Text excerpt:
When people think about the labour market, they often imagine a simple picture: some people have jobs, and some people do not. If unemployment is low, the economy is doing well. If unemployment is high, the economy is struggling. While this is not incorrect, it is far too simplistic to capture what is actually happening beneath the surface. Even in a healthy and stable economy where unemployment appears low and steady, there is a constant process of jobs being created and jobs being destroyed. Firms expand and hire new workers, while others downsize or shut down. Workers leave jobs voluntarily, are laid off, or move to better opportunities. This continuous movement is what economists refer to as labour market dynamics.

To understand this properly, we need to distinguish between stocks and flows – a distinction that is fundamental to all of macroeconomics. The unemployment rate is a stock: it measures how many people are unemployed at a particular point in time, like a photograph of the labour market on a specific day. However, this stock is constantly changing because of flows – movements of people between employment, unemployment, and being outside the labour force. Workers flow into unemployment when they lose jobs (a flow called job destruction). Workers flow out of unemployment when they find new jobs (a flow called job creation). The unemployment rate at any moment is therefore determined not just by how many jobs exist, but by how quickly workers are losing jobs and how quickly unemployed workers are finding new ones. A stable unemployment rate does not mean nothing is changing. It means that the flow into unemployment and the flow out of unemployment are balanced.

Problems and tasks:
**1.** In the passage on labor market dynamics, repeat word for word the portion from "When people think" to "labour market dynamics.".
**2.** According to the passage on labor market dynamics, what does a stable unemployment rate mean?

Recorded information:
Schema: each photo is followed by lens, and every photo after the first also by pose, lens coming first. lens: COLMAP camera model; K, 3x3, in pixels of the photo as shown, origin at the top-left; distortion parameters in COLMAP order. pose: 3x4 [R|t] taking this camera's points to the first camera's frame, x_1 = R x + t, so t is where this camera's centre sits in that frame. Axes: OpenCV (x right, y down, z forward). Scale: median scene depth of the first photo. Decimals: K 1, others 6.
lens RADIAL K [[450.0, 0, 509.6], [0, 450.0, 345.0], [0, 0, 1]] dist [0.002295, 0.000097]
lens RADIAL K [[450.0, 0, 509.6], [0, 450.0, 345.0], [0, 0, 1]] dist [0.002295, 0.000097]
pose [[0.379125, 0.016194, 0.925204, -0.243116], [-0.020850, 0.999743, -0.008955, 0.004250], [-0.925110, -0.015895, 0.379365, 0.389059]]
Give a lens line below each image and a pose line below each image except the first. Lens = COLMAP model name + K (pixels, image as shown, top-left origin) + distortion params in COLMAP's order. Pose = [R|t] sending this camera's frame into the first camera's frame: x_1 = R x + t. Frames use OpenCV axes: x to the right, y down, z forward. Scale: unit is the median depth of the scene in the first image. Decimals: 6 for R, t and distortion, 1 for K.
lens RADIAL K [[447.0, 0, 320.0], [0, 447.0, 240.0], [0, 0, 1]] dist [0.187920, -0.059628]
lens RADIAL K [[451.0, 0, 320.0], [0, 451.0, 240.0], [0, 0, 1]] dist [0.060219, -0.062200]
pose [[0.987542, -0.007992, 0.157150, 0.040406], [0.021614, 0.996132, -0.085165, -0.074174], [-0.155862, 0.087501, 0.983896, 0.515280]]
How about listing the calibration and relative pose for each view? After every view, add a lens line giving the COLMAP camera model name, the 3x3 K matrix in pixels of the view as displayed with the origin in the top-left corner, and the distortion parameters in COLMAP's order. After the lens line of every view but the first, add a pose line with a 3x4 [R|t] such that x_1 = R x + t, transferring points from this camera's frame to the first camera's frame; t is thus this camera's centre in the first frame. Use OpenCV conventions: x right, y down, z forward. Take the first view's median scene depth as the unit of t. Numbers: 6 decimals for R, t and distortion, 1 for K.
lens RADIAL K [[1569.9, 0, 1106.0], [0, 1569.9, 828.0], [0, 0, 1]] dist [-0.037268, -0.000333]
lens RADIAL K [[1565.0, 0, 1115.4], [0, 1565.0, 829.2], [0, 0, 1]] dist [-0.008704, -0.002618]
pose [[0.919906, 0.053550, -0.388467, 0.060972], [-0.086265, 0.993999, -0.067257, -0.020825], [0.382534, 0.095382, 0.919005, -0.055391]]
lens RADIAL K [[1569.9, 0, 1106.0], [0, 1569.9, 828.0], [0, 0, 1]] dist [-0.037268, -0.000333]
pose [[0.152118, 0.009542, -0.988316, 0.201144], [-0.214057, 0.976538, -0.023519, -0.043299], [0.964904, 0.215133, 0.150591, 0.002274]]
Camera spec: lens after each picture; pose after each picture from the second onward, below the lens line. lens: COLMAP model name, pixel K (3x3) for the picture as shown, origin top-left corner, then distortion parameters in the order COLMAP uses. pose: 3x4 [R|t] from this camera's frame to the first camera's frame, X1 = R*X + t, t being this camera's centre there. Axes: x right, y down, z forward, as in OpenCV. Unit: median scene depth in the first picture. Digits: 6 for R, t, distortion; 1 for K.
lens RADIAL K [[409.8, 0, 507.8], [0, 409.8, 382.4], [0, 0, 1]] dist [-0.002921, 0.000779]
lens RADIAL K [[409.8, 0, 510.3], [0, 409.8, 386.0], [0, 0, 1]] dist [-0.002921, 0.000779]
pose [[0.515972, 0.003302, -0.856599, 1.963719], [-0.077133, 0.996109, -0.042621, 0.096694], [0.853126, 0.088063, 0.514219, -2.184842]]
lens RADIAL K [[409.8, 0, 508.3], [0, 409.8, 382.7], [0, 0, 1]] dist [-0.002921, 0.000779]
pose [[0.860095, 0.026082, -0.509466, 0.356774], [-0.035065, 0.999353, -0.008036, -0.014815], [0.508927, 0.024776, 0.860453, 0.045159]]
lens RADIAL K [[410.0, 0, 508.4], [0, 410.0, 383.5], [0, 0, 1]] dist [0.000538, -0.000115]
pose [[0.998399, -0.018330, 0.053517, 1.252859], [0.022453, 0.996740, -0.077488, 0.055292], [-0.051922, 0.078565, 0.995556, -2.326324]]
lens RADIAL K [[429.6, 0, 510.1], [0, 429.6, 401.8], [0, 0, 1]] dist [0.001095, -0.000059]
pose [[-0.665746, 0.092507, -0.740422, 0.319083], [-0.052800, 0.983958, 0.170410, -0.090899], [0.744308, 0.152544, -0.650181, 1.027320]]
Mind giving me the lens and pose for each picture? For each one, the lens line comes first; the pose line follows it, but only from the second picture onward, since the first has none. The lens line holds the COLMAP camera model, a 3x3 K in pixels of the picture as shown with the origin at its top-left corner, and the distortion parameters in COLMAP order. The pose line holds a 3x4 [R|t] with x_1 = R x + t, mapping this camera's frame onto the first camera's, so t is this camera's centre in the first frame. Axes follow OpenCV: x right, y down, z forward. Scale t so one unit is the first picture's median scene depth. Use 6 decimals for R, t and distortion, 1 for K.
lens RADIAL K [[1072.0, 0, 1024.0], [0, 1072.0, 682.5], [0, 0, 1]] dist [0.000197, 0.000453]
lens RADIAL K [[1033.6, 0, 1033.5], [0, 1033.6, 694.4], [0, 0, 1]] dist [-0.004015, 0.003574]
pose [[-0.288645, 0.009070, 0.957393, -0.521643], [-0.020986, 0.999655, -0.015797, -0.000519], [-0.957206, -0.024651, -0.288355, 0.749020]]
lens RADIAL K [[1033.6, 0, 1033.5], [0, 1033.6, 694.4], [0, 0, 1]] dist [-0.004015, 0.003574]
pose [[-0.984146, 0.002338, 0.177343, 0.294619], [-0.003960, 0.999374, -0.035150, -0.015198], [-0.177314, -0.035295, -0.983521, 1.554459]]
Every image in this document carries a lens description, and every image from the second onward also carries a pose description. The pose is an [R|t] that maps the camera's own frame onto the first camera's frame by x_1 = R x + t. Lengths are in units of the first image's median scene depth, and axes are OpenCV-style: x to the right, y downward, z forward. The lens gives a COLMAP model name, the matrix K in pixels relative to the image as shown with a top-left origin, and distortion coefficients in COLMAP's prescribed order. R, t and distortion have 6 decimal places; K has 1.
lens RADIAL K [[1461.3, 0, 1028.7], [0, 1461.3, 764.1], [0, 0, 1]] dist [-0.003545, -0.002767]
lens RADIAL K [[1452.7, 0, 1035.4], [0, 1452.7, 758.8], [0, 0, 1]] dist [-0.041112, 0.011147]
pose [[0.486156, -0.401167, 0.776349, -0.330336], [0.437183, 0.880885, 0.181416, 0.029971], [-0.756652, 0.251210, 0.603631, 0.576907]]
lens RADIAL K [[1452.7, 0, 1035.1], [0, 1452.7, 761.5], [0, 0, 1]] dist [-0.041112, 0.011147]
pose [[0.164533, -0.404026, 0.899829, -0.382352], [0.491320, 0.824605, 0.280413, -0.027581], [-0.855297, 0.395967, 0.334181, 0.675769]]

Expected responses:
**1.**
When people think about the labour market, they often imagine a simple picture: some people have jobs, and some people do not. If unemployment is low, the economy is doing well. If unemployment is high, the economy is struggling. While this is not incorrect, it is far too simplistic to capture what is actually happening beneath the surface. Even in a healthy and stable economy where unemployment appears low and steady, there is a constant process of jobs being created and jobs being destroyed. Firms expand and hire new workers, while others downsize or shut down. Workers leave jobs voluntarily, are laid off, or move to better opportunities. This continuous movement is what economists refer to as labour market dynamics.

**2.** It means that the flow into unemployment and the flow out of unemployment are balanced.